Questions to answer:
A. From the SAS Viya workload placement post, extract the passage starting at "The Kubernetes mechanism" and ending at "for SAS Viya?".
B. Extend the post on SAS Viya workload placement, picking up right after its final sentence.
Excerpt START
Workload placement in SAS Viya for the installation engineer – part 1

5 Likes

A critical pre-installation task of the SAS Viya (2021.1 and later) is to ensure that the proper Kubernetes node labelling and tainting are in place for an optimal placement of the SAS Viya pods.

This small series (there will be a second part) assumes that you already have a good understanding of the basic Kubernetes concepts : pods, nodes, labels and covers specifically the workload placement from a Viya LTS 2020.1 deployment perspective : why you should use node label and taints ? and how is the current Viya release configured to leverage it ?

If you are not familiar with Kubernetes Pods, Nodes, labels and taints, then please read the official Kubernetes documentation here and there to understand the principles of workload placement and more specifically what are the ways to influence the Kubernetes scheduler in its decision to run a given pod on a given node.

These pages should give you the required foundation knowledge to understand the rest of the blog.

When do you NOT need workload placement?

In an ideal world, your Kubernetes-native application could be defined as a single Kubernetes Deployment, with anywhere between 1 and 1000 replicas. Therefore, all those replica pods would be identical: they would each need 0.5 cores, and 1 GB of RAM, and their image would be no more than 100 MB in size.

In such a situation, you really would not have to care very much about the size and shape of your nodes, nor where each pod lands, as long as there is enough space for all of them. You could have some nodes with 2 cores, and some nodes with 36, and Kubernetes would pack them all full of pods.

But now imagine that you have 2 distinct deployments, and that one of them needs GPU, while the other does not. While you could make sure that all your nodes have GPUs in them (just in case a pod lands on it) this would be extra costly, and you’d only use half of it. In such a case, instead, you’d want some nodes with GPU, some without, and you’d want to make sure that GPU-requiring pods always land on GPU-having nodes.

The Kubernetes mechanism to achieve such requirement is based on node and pod affinities which is implemented through labels and taints.

Why do we need workload placement for SAS Viya?

The SAS Architecture design documents (often referred as "D30") typically include a section to define the topology and associate the various platform building blocks to different profiles of machines.

As explained above, this kind of machine "specialization" does not fit well with the default Kubernetes mindset, where the whole idea is to keep many aspects of how pods execute on nodes abstracted from the users.
Excerpt END
Extracted information START
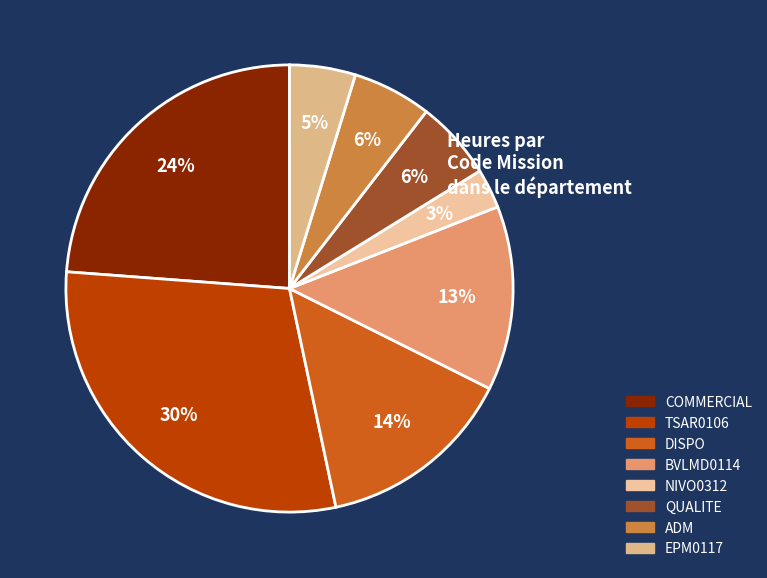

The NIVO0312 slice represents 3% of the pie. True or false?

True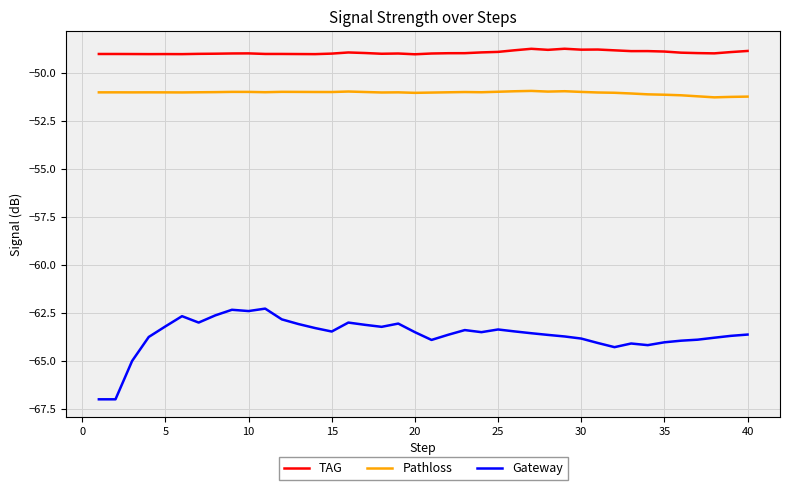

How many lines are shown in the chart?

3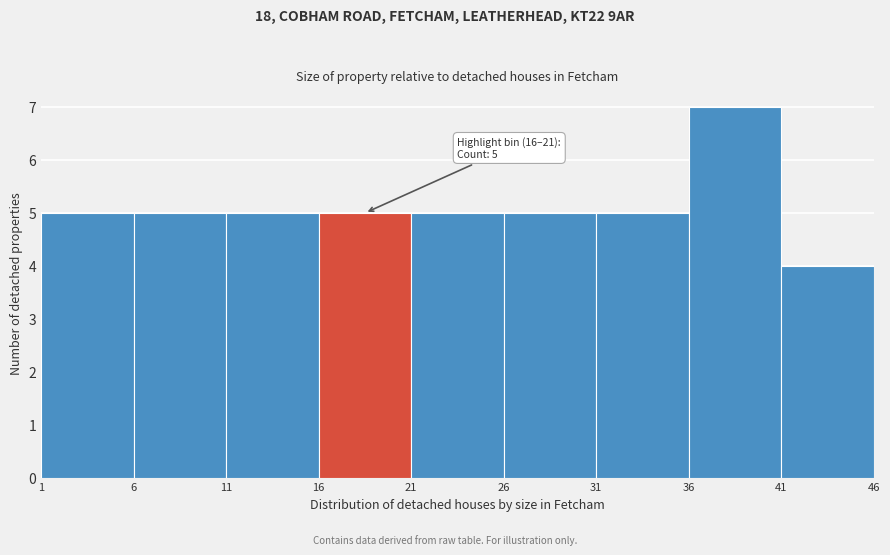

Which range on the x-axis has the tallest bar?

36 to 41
Extracted information END
Extracted information START
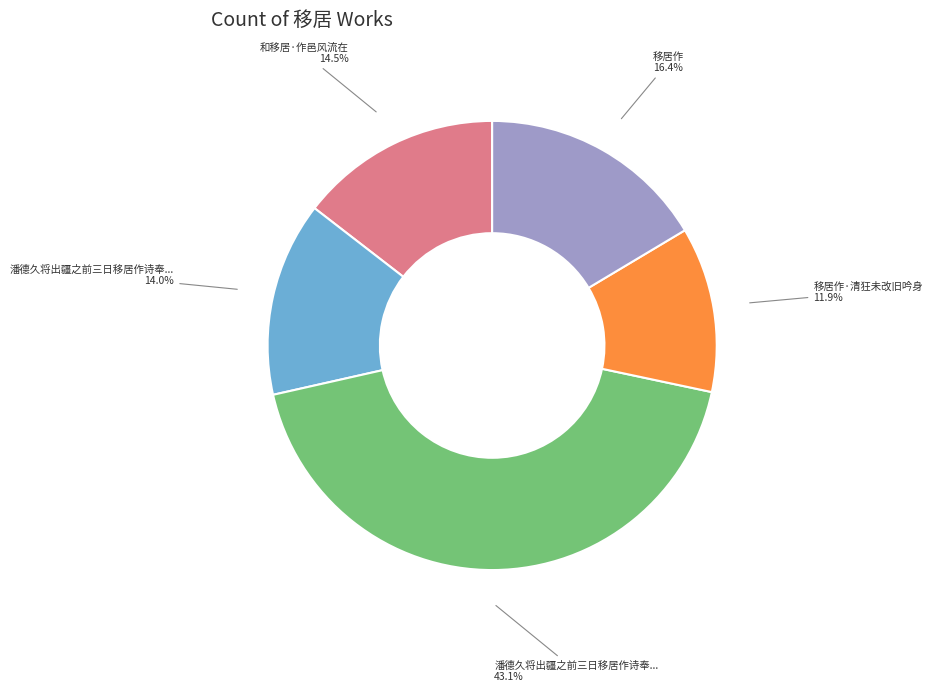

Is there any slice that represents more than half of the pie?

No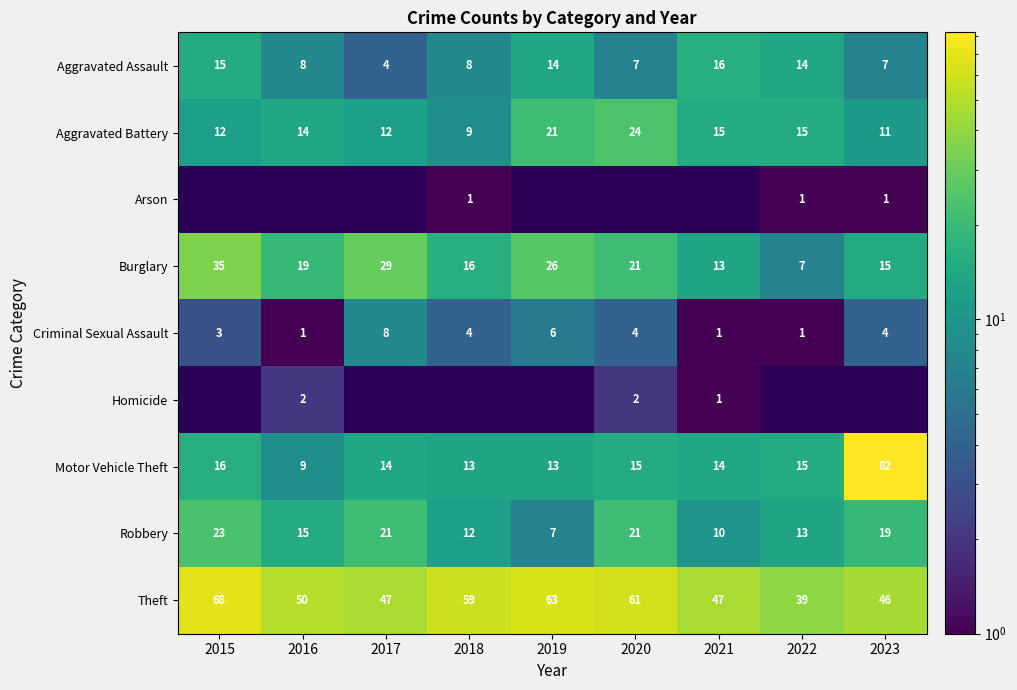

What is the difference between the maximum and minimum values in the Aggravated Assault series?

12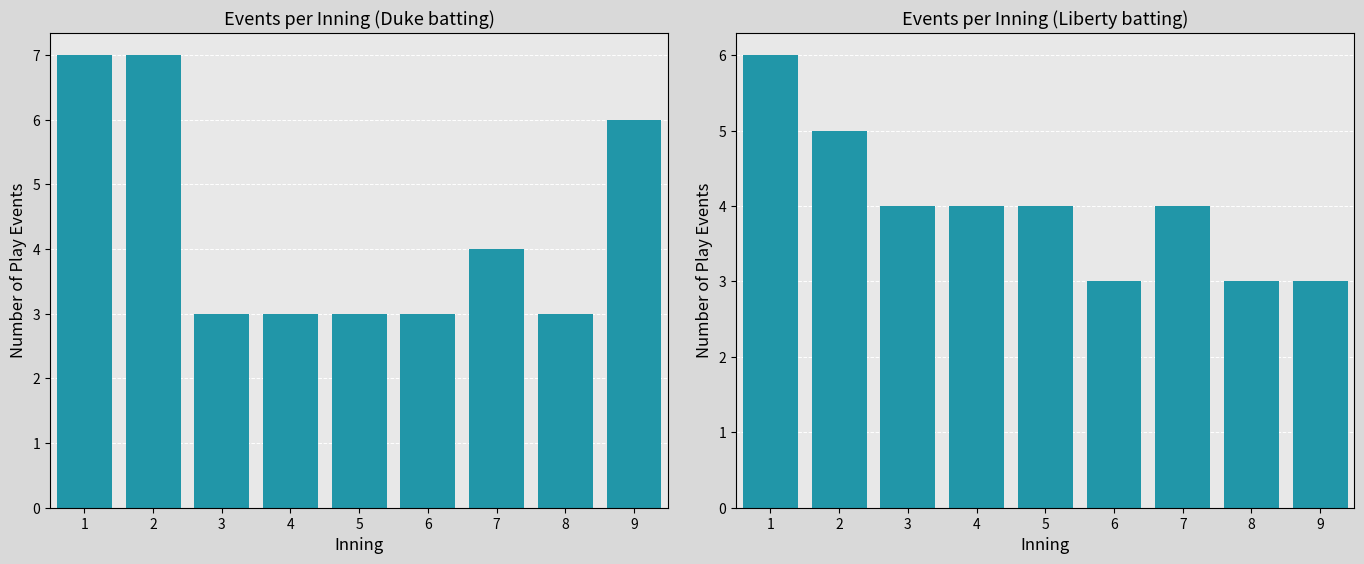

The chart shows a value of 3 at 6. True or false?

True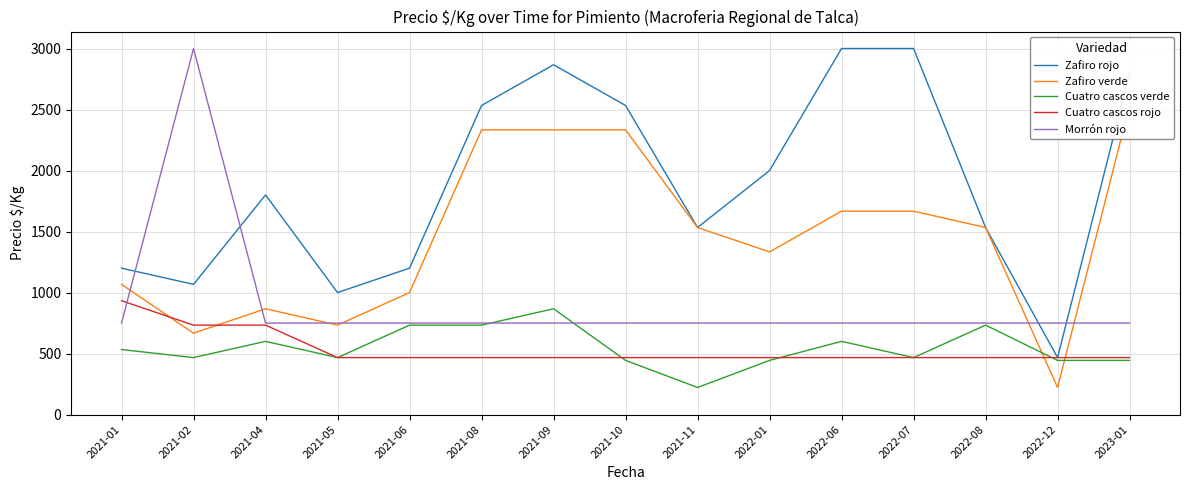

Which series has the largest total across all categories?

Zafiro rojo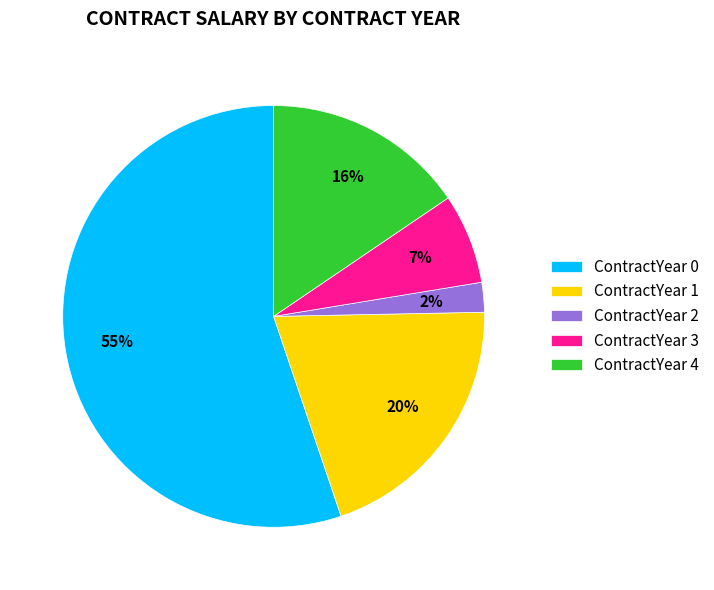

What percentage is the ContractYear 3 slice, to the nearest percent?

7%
Extracted information END
Results in order:
A.
The Kubernetes mechanism to achieve such requirement is based on node and pod affinities which is implemented through labels and taints.

Why do we need workload placement for SAS Viya?

B.
Kubernetes node labeling and tainting is the new way (after the plan.xml and the ansible host groups) to implement the Software topology : associate the various SAS Viya components to specific hosts.

General principle (reminder)

Here is a small recap on how Kubernetes decides Pods placement on the Nodes (which does NOT replace the requirement to read the official Kubernetes documentation pages 😉 )

By default, Kubernetes schedules a pod on a node depending on:

The resource requests specification of the Pods (CPU and memory)
The available resources on the Nodes (based on the resource requests of the Pods currently assigned and running on the node)
Some default labels and taints (such as beta.kubernetes.io/os=linux or node.kubernetes.io/not-ready)

Other than that, it makes no distinction whatsoever between the nodes !

The pods can be freely (almost randomly) scheduled and assigned on any node inside the Kubernetes cluster.

….BUT it may not correspond to YOUR plans.

For example, you might have provisioned some "beefy" nodes with a lot of memory and CPU (maybe GPU chipsets as well) specifically for your CAS server instances and smaller, disposable instances for the microservices. Or some processing might benefit from having large and fast ephemeral storage (Compute, SASWORK), while it would be a waste of money for other processing (Stateful, Stateless).

In such case, you want a better control to associate your pods to specific nodes.

You can change the default behavior of the Kubernetes scheduler with :

Pods Affinities and Tolerations
Node Labels
Node Taints

A certain number of pod affinities and tolerations are already pre-defined in the SAS provided manifests- this does not mean you are not allowed to add more specialized affinities and tolerations on top of that.

But the Node labels and Node taints are something that you (as the SAS Installation engineer or the customer) needs to implement as part of the pre-installation tasks.

5 workload classes for SAS Viya

When you generate the SAS Viya manifest file (site.yaml) with Kustomize, the SAS Viya pods affinity and tolerations are already there and use a SAS Viya specific breakdown with the SAS proprietary label : workload.sas.com/class.

The 5 defined “workload classes” are documented in the Official Deployment guide :

stateless,
stateful,
cas,
compute
and connect.

With this "preset" definition, each of the SAS Viya workload classes can be managed differently.

If you are looking for examples you can search for the "labels" specification of the various resources in the site.yaml manifest (or see that in the instantiated pod instances using a command like kubectl get pod <podname> -o yaml or the “pen” icon in Kubernetes Lens).

As you can see below, the sas-cachelocator pod is categorized in the stateful workload class.

Select any image to see a larger version.
Mobile users: To view the images, select the "Full" version at the bottom of the page.

Whereas the sas-data-flows pod is in the stateless workload class category.

When the pods have these labels they also have the corresponding NodeAffinity and tolerations specifications.

Where does the SAS Viya Pods go ?

So... what is the effect of these “workload classes” labels in our SAS Viya Pod’s definitions ?

Well... it depends on how you labelled and tainted your Kubernetes nodes !

It is the combination of the pods and nodes specifications that triggers the pod placement.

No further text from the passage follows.